The first example is a series provided by the Physics Department. In early December 2010, the Physics Department added nine physics resources to UCT OpenContent, including entire courses, lecture demonstrations and Python scripts, as well as worksheets and detailed manuals used in practical Physics Laboratory activities. We have entered this group of materials into the OpenCourseWare Consortium's inaugural Awards for OpenCourseWare Excellence (ACE). The first OCW ACEs will be presented at the OCW Consortium Global 2011 Meeting.
Our second example is a lecture from the series on the conceptual frameworks underpinning occupational therapy developed by Matumo Ramafikeng and her colleagues in the Department of Occupational Therapy. The unexpected use of this resource came from the editors of an open access Spanish journal, the Journal of Occupational Therapy of Galicia. They translated the article into Spanish and published it in the September 2010 edition of the journal. According to the journal editors, this article is the first on 'The Model of Creative Ability' published in Spain and available to other Spanish-speaking countries. We have also entered this resource for consideration in the OCWC's Awards for OpenCourseWare Excellence (ACE).
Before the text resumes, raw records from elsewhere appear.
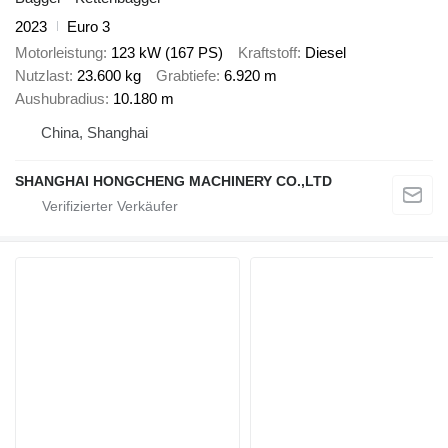
2023
Euro 3
Motorleistung
123 kW (167 PS)
Kraftstoff
Diesel
Nutzlast
23.600 kg
Grabtiefe
6.920 m
Aushubradius
10.180 m
China, Shanghai
SHANGHAI HONGCHENG MACHINERY CO.,LTD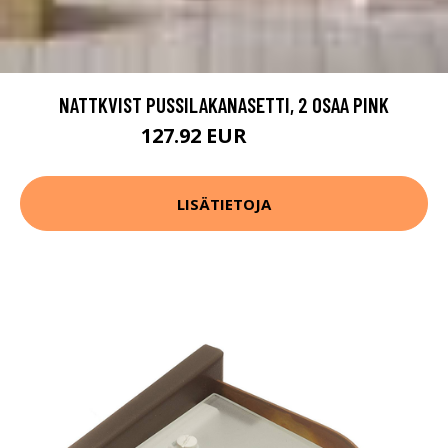
NATTKVIST PUSSILAKANASETTI, 2 OSAA PINK
127.92 EUR
159.9 EUR
LISÄTIETOJA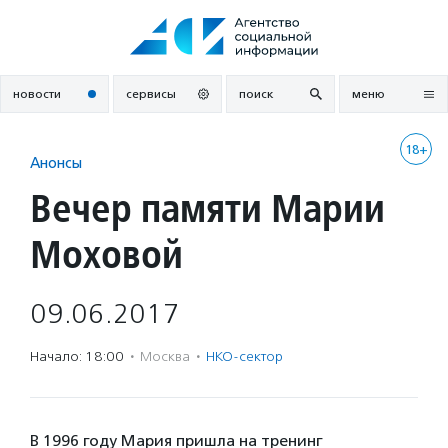
Перейти
к
содержанию
новости
сервисы
поиск
меню
18+
Анонсы
Вечер памяти Марии
Моховой
09.06.2017
Начало: 18:00
·
Москва
·
НКО-сектор
В 1996 году Мария пришла на тренинг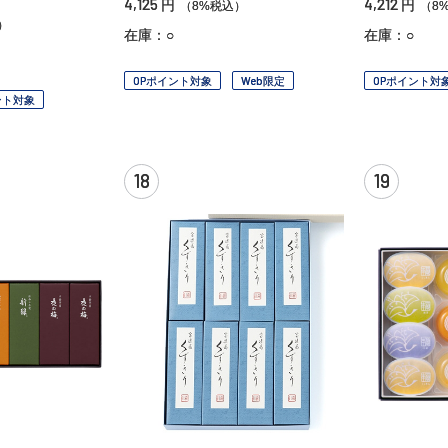
4,125
4,212
円
円
（8%税込）
（8
）
在庫：○
在庫：○
OPポイント対象
Web限定
OPポイント対
ント対象
18
19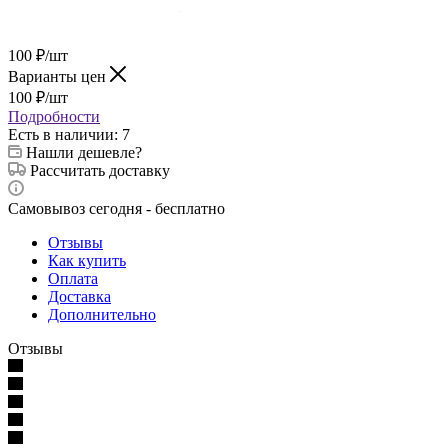
100
₽
/шт
Варианты цен
100
₽
/шт
Подробности
Есть в наличии
: 7
Нашли дешевле?
Рассчитать доставку
Самовывоз сегодня - бесплатно
Отзывы
Как купить
Оплата
Доставка
Дополнительно
Отзывы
Our third example is the booklet Studying at University: A Guide for First Year Students. In 2009, we offered to assist the Academic Development Program to make their paper-based guide available to students electronically. The booklet provides new students with the knowledge and skills required for coping with their studies and academic assignments at the university. Key ideas are provided in three languages, English, Xhosa and Afrikaans. After careful scrutiny of the existing booklet, we realized that a great deal of work was going to be required to deal with the embedded copyright of text and cartoons. Catherine Hutchings and her team reworked the text in collaboration with graphic artist Stacey Stent, who developed new graphics - in cartoon style - for the entire booklet. The booklet and each graphic in the booklet are available under a Creative Commons license, and it is already being used at the University of Venda and University of the Western Cape.